Eglises d'Asie

Dans le Karnataka, la querelle linguistique se perpétue encore

Publié le 18/03/2010




A Bangalore, la querelle linguistique continue à couver sous la cendre. Les partisans du kannara (1) comme unique langue liturgique du diocèse n’ont pas abandonné leurs revendications et de temps en temps éclatent des incidents qui témoignent que les passions sont loin d’être éteintes. C’est ainsi qu’au cours du dernier carême, durant un office dominical en langue tamoule dans l’Eglise Saint Antoine qui, depuis quelques années, a souvent été le théâtre d’incidents de ce genre, un partisan de la langue kannara s’en est pris à deux fidèles et les a frappés sous prétexte qu’ils ne récitaient pas leurs prières en langue kannara. L’incident a fait aussitôt la une’ des quotidiens de Bangalore et a attiré l’attention sur le curé de la paroisse, le P. Arockiadoss. Celui-ci a exposé les problèmes suscités dans la paroisse par certains partisans de la cause de la langue kannara (2).

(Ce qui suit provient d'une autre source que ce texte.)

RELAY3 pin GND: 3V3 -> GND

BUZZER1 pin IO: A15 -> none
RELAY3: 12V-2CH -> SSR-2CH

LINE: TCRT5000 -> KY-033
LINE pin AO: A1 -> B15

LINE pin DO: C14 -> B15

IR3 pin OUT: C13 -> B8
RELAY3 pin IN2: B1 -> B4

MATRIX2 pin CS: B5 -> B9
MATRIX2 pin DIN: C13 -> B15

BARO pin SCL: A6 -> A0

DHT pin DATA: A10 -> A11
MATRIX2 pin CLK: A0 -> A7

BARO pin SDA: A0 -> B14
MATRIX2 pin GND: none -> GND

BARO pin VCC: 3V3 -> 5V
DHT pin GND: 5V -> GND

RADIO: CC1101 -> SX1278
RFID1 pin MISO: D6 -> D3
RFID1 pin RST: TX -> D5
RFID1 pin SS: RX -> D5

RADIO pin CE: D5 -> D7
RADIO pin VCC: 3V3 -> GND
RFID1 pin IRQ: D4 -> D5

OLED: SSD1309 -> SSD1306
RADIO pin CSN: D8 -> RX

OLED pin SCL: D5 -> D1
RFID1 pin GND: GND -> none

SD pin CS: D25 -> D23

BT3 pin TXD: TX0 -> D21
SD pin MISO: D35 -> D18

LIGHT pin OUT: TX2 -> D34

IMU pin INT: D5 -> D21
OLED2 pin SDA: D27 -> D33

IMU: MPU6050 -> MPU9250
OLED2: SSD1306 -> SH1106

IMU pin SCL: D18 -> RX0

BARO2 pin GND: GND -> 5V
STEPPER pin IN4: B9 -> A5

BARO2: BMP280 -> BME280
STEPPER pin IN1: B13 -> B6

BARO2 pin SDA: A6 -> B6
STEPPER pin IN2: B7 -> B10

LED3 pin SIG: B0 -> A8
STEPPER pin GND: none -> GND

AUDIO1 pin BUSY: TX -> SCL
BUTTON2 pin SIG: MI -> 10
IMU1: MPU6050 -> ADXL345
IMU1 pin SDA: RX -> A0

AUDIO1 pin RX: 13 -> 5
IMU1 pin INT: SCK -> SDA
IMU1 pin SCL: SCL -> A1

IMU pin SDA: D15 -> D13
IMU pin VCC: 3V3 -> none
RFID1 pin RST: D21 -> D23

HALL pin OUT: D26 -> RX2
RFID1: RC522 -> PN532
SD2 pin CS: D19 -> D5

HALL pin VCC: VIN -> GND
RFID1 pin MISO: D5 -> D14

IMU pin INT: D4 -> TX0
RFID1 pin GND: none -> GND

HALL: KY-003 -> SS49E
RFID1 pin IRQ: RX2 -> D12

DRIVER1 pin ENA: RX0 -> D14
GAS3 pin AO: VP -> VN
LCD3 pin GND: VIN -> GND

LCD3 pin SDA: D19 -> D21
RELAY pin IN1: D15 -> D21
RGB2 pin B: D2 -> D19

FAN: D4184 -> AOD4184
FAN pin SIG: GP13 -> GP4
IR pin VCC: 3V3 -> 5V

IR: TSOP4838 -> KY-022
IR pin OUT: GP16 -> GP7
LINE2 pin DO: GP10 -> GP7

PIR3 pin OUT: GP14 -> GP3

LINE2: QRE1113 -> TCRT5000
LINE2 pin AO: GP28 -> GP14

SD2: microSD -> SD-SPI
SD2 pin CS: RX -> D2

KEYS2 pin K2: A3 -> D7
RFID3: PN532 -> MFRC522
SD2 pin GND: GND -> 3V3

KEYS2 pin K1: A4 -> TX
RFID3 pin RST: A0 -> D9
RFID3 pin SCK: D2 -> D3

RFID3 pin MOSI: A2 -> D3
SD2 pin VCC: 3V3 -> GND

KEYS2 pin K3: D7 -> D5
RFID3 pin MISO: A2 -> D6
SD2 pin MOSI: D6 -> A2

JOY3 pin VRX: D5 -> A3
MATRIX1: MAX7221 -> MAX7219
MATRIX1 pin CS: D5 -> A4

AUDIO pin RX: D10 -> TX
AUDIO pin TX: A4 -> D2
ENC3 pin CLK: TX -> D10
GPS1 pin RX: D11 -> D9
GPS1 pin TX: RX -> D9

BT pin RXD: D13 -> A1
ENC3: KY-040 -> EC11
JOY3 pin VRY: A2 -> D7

Selon le P. Arockiadoss, l’auteur de la récente perturbation dans son église, étranger à sa paroisse, appartient à une poignée de militants qui ne cessent de provoquer des troubles au sein de la communauté catholique. Ils demandent l’abandon des cérémonies en tamoul, l’expulsion des évêques non “kannadiga” (de parler kannara), et d’autres revendications concernant la langue. De nombreux pamphlets sont publiés par eux, qui s’attaquent aux prêtres, aux évêques et, en général, à la littérature de langue tamoul. Pour imposer leurs vues, ils utilisent toute une gamme de moyens de pression, y compris la force physique. Le curé de St Anthony s’est plaint que les militants “kannara” dans leurs communiqués et leurs déclarations à la presse donnent une fausse idée de la pratique actuelle de sa paroisse en matière de langue liturgique. La paroisse, dit le prêtre, n’a jamais abandonné les cérémonies en langue kannara, pas plus qu’elle n’a condamné cette langue, une langue de riche tradition. Mais, une enquête rigoureuse ayant montré que la communauté locale comptait 2 999 familles tamoules contre 48 d’expression kannara, son pasteur ne pouvait décemment priver les catholiques tamouls de cérémonies célébrées en leur langue.

Le prêtre attribue la campagne anti-tamoule de certains à une peur irrationnelle de voir les Tamouls dominer la population d’expression kannara, une peur largement entretenue par certains politiciens qui ne manquent pas d’y trouver leur avantage. Le P. Arockiadoss s’est plaint de voir quelques prêtres soutenir le petit groupe de militants qui, d’une façon intempestive, milite pour la cause de la langue kannara. Le prêtre a rejeté aussi les accusations portées contre lui par les pamphlets du groupe hostile à la liturgie qu’il essaie de maintenir. Il n’y a chez lui aucune volonté d’éliminer de l’église la langue kannara. Bien que sa langue maternelle soit le tamoul, il est lui-même un kannadiga, né dans le Karnataka.

Le kannara est la langue parlée par 66 % de la population du Karnataka, ancien Etat de Mysore auquel on a rajouté, en 1956, un certain nombre de districts où le kannara était majoritaire. Si l’on ajoute les “kannadiga” d’un certain nombre d’Etats voisins, le total des locuteurs d’expression “kannara” s’élève à 42 millions. C’est une langue dravidienne ayant intégré dans son lexique comme dans sa grammaire une grande part d’éléments sanscrits. La littérature kannara est plus que millénaire (3). Elle comprend des drames, des chants populaires mais aussi des œuvres touchant la mystique religieuse (hindouisme et jaïnisme) et la réflexion philosophique. Elle reste très abondante aujourd’hui encore, puisque chaque année plus de 250 ouvrages sont publiés sur toutes sortes de sujets.